Work required
One range is to be output from the listing below, exactly as written: the line with "pinky mcp: (141, 92)" to the line with "index tip: (91, 158)", both kept.

Material shown
┌──
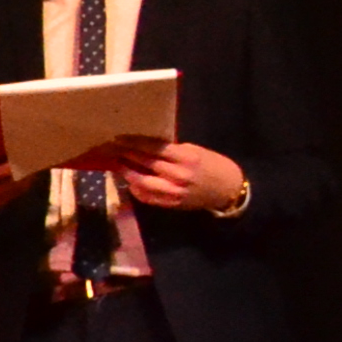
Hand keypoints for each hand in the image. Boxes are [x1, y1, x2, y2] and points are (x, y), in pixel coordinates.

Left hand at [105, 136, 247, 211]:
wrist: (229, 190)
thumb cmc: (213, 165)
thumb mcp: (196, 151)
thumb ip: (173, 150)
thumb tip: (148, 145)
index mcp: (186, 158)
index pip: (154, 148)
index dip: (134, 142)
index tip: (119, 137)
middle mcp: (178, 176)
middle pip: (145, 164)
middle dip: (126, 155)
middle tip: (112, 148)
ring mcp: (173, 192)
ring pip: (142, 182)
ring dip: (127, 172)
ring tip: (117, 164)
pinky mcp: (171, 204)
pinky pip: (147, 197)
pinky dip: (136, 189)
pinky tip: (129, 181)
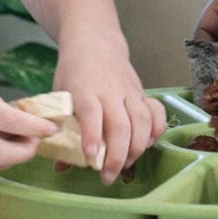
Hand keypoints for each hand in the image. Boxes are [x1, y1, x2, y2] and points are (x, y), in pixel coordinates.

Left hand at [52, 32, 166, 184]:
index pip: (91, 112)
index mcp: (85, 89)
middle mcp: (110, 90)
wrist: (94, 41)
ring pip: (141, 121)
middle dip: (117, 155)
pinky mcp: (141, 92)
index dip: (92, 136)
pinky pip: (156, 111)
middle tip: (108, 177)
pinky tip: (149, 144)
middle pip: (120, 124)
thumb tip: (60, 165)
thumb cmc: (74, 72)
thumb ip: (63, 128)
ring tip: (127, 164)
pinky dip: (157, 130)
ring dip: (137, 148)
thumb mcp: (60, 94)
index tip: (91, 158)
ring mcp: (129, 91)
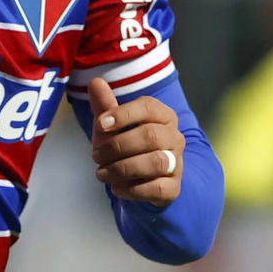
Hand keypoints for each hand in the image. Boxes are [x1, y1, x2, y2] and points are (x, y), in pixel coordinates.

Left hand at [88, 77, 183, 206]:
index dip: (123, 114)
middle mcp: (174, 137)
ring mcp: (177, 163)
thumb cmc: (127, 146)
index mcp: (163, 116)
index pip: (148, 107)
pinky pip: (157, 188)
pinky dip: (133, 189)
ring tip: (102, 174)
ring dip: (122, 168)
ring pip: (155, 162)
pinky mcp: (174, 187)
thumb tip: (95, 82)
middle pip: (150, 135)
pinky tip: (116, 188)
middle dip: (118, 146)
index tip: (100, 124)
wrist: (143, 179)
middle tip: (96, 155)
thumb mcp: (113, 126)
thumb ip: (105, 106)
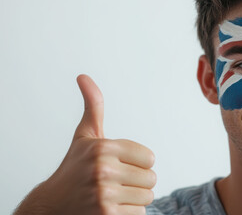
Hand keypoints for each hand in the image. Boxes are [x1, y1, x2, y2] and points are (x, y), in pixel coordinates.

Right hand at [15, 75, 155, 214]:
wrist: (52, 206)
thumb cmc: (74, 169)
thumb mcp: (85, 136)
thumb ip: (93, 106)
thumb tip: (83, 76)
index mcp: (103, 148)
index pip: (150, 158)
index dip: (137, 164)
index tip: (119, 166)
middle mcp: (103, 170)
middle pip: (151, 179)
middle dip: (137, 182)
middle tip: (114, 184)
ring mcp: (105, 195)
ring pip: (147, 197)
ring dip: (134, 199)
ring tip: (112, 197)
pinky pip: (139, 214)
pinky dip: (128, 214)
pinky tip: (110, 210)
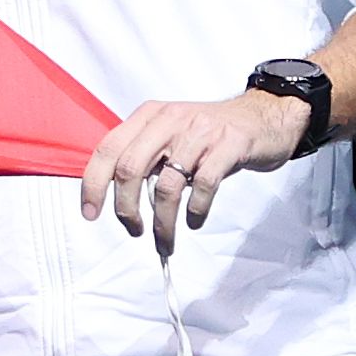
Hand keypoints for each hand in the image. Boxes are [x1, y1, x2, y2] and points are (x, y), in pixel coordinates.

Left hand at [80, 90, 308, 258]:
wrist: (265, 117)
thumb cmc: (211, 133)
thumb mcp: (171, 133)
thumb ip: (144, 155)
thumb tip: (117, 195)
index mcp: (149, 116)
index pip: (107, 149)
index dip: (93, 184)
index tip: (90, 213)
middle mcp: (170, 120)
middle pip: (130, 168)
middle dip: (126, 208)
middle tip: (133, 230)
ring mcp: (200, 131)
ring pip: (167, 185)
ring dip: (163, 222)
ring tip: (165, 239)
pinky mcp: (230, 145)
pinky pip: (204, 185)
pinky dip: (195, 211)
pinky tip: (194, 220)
└──
Reply to the task
pinky mcp: (141, 92)
index dip: (92, 136)
pinky pip: (156, 111)
middle tip: (108, 177)
pinky tip: (149, 144)
middle pip: (120, 124)
thumb tip: (60, 165)
thumb cmc: (74, 72)
thumb ip: (63, 128)
ring tip: (127, 164)
pinky dip: (157, 130)
ring dip: (137, 148)
thumb mcp: (60, 94)
index tip: (91, 158)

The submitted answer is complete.